• **TASK DETAILS**: Reproduce, without any change, the stretch of the records from the line containing "locality: Campus of" through the end of the records.

+---+

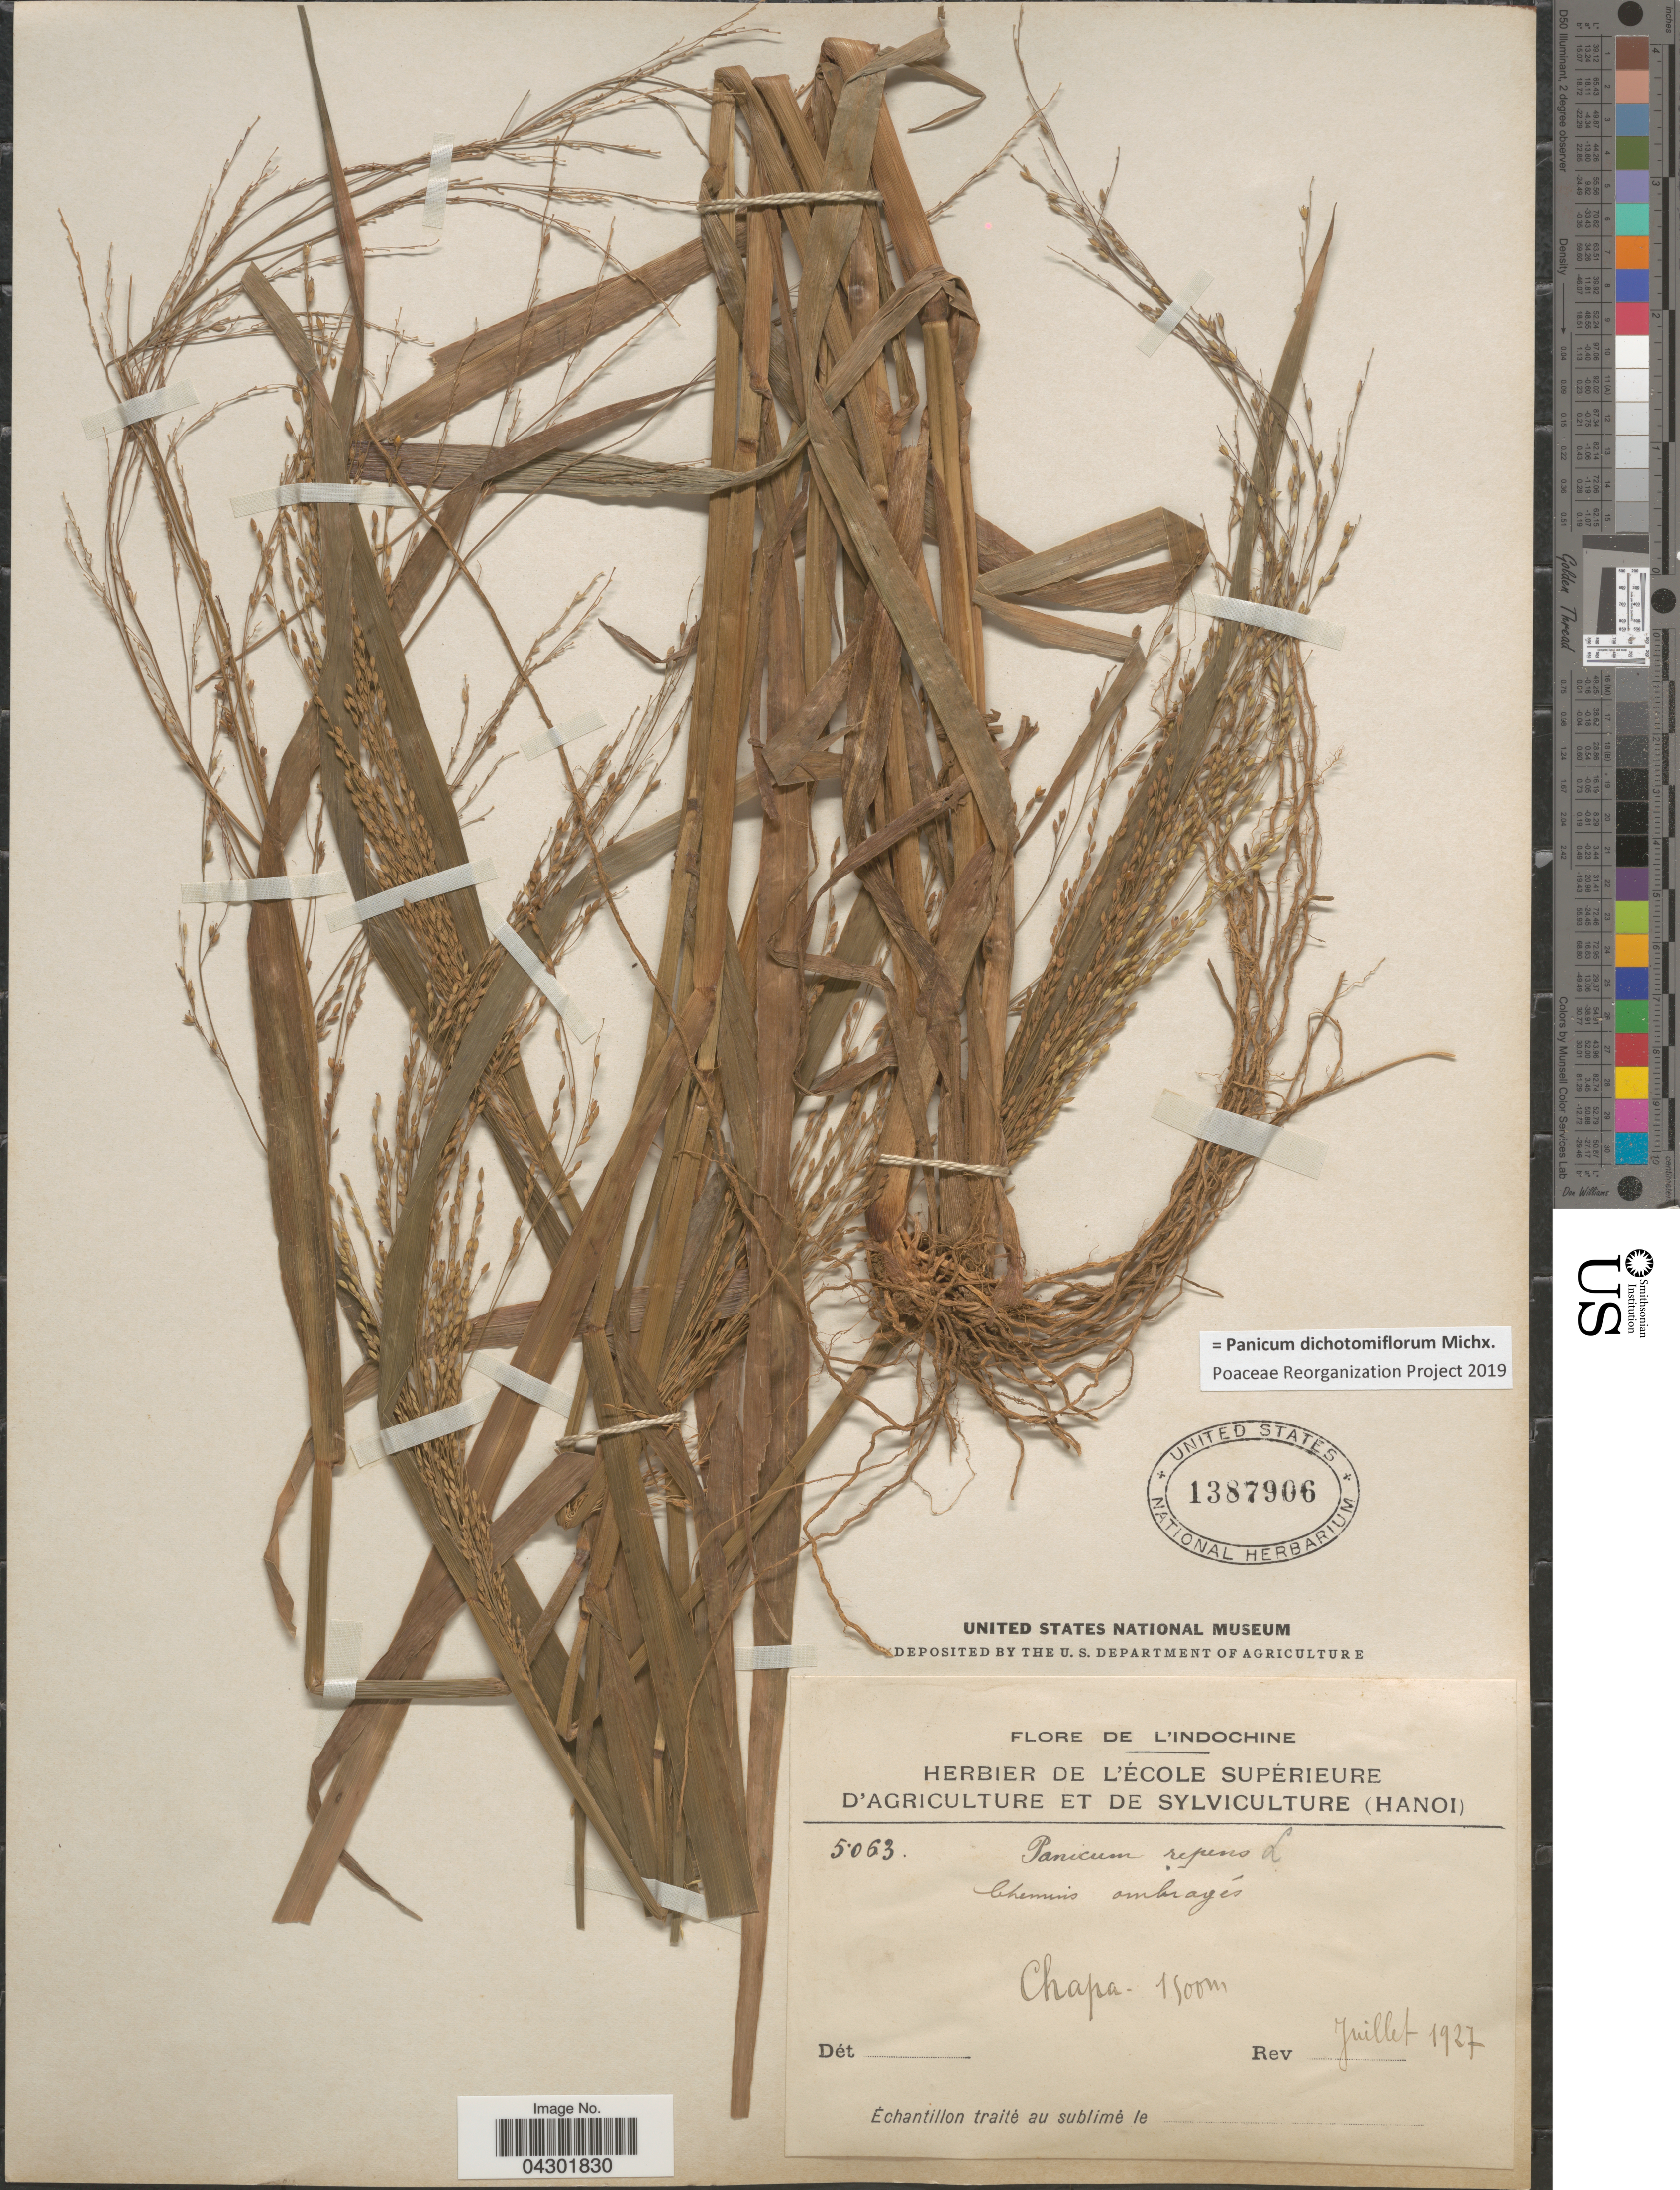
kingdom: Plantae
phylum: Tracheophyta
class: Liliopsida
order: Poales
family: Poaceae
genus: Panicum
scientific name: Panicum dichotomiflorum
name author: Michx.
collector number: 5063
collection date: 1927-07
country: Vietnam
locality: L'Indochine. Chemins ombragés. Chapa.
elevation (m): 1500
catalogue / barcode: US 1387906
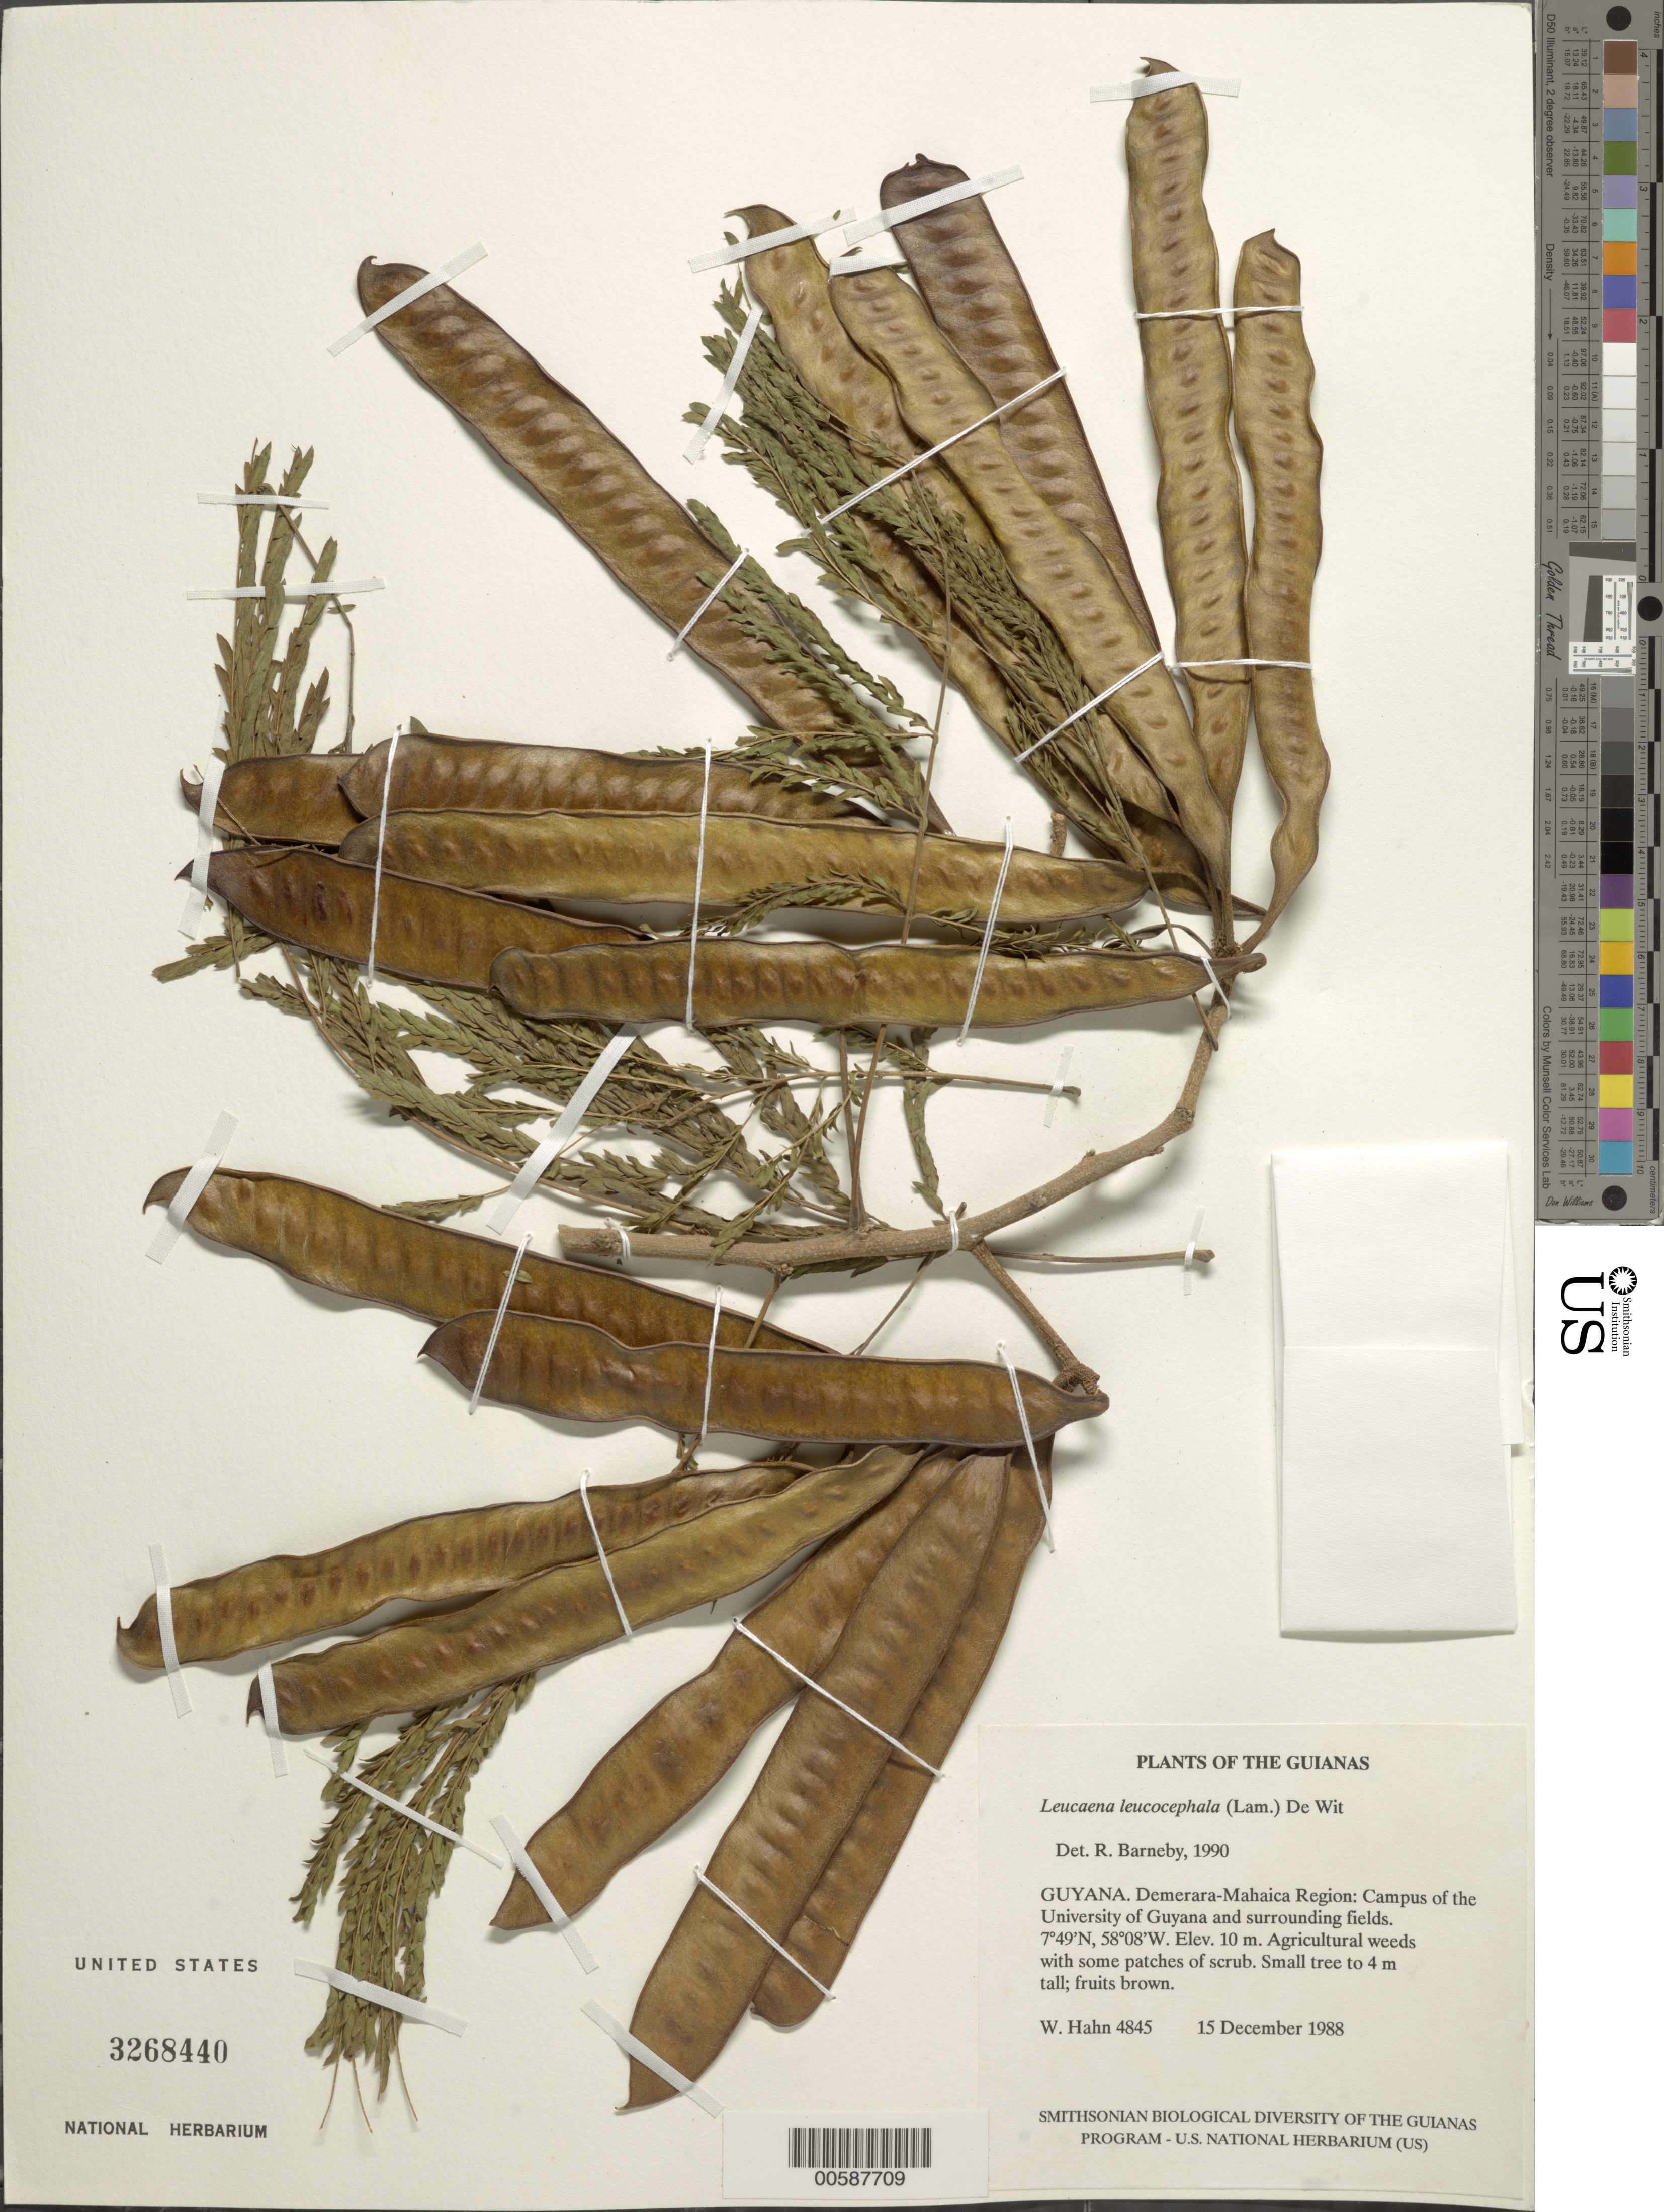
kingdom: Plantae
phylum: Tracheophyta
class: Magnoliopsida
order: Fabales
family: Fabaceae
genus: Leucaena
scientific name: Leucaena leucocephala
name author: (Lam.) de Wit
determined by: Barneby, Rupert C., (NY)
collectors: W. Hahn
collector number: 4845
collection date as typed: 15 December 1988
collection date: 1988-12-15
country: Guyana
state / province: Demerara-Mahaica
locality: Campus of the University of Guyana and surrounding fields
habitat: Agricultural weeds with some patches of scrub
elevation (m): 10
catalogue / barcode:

+---+

• **ANSWER FOR THE TASK**:
locality: Campus of the University of Guyana and surrounding fields
habitat: Agricultural weeds with some patches of scrub
elevation (m): 10
catalogue / barcode:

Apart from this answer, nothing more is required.